Autonomous navigation of a mobile robot requires high-performance computing resources of both Artificial Intelligence (AI) and traditional computer vision to perform various tasks with multiple sensors. In this paper, the main tasks and related technologies for the autonomous navigation of mobile robots are introduced. This paper also demonstrates that the AM69A processor, which is the high-end device among the AM6xA scalable embedded processor family, is well designed for the autonomous navigation in terms of the performance and ease of development.
Autonomous Mobile Robots (AMRs) help improve productivity and operation efficiency in manufacturing, warehousing, logistics, and so forth. For example, AMRs can carry packages in warehouses and logistic centers, vacuum-clean floors, and serve foods and drinks in restaurants. Early AMRs used to operate in workspaces restricted from humans and navigated along the predetermined path guided by lanes and AprilTags on the ground. Therefore, early AMRs did not necessitate lots of sensors and stringent functional safety features. Such robots that follow the predefined path are also called automated guided vehicles (AGVs). On the contrary, recent AMRs are equipped with advanced sensors to operate in the shared workspace with humans and navigate freely but safely through the environment to perform assigned tasks at designated locations with as little human intervention as possible.
As shown in Figure 1-1, there are three main tasks for AMRs to self-navigate safely: localization, perception, and planning. First of all, the mobile robot must know their own location in the workspace. Accurate localization is the minimum requirement for autonomous navigation. Once localized, the mobile robot must perceive the dynamic environment with moving objects including humans and other robots in operation. Next, the robot must plan a path to the destination to control themselves accordingly to avoid situations that cause safety concerns. This paper discusses how these tasks work and the inherent challenges while focusing mainly on localization and mapping.
The AM69A processor is a heterogeneous microprocessor built for high-performance computing applications with traditional analytics and AI algorithms. Key components include octal Arm® Cortex® A72 cores, Vision Processing Accelerator (VPAC), quad C7x Digital Signal Processor (DSP) with Matrix Multiplication Accelerator (MMA), Graphical Processing Unit (GPU), video codec, isolated MCU island, and so forth. VPAC has multiple accelerators including an Vision Imaging Subsystem (VISS), that is, Image Signal Processor (ISP), Lens Distortion Correction (LDC), and Multi-Scaler (MSC). Figure 1-2 illustrates the simplified AM69A block diagram. More details are found in the AM69x Processors, Silicon Revision 1.0 data sheet. Multi-camera AI use cases on AM69A are introduced in the Advanced AI Vision Processing Using AM69A for Smart Camera Applications technical white paper. This paper explains why AM69A is the best processor to run all three tasks simultaneously for autonomous navigation.
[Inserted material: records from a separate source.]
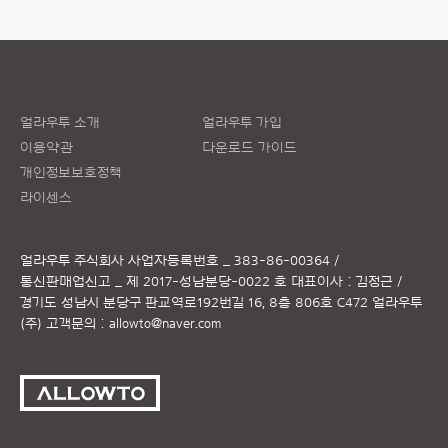
얼라우투 소개
얼라우투 가입
이용약관
다운로드 가이드
개인정보보호정책
라이센스
얼라우투 주식회사
사업자등록번호 _ 383-86-00364 /
통신판매업신고 _ 제 2017-성남분당-0022 호
대표이사 : 김정근 /
경기도 성남시 분당구 판교역로192번길 16, 8층 806호 C472 얼라우투
(주)
고객문의 :
allowto@naver.com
The process for making the robot navigate along the fixed path is easily accomplished with lanes and AprilTags painted on the ground. For example, the robot can be programmed to travel from one tag to another by defining what the robot must do upon detecting and recognizing each tag, for example, move forward, turn right and move, lift package and move forward, and so forth. In such scenarios, the robot does not need to localize as long as the robot can be controlled precisely as directed.
Localization is the process for the mobile robot to calculate their position and orientation in the mapped area while navigating dynamically. In most cases, the map is built in advance by the mobile robot as well and saved in the format that the robot can reuse for localization. The mobile robot explores an unknown environment and updates their location while building the map simultaneously. For this reason, this mapping process is called Simultaneous Localization and Mapping (SLAM).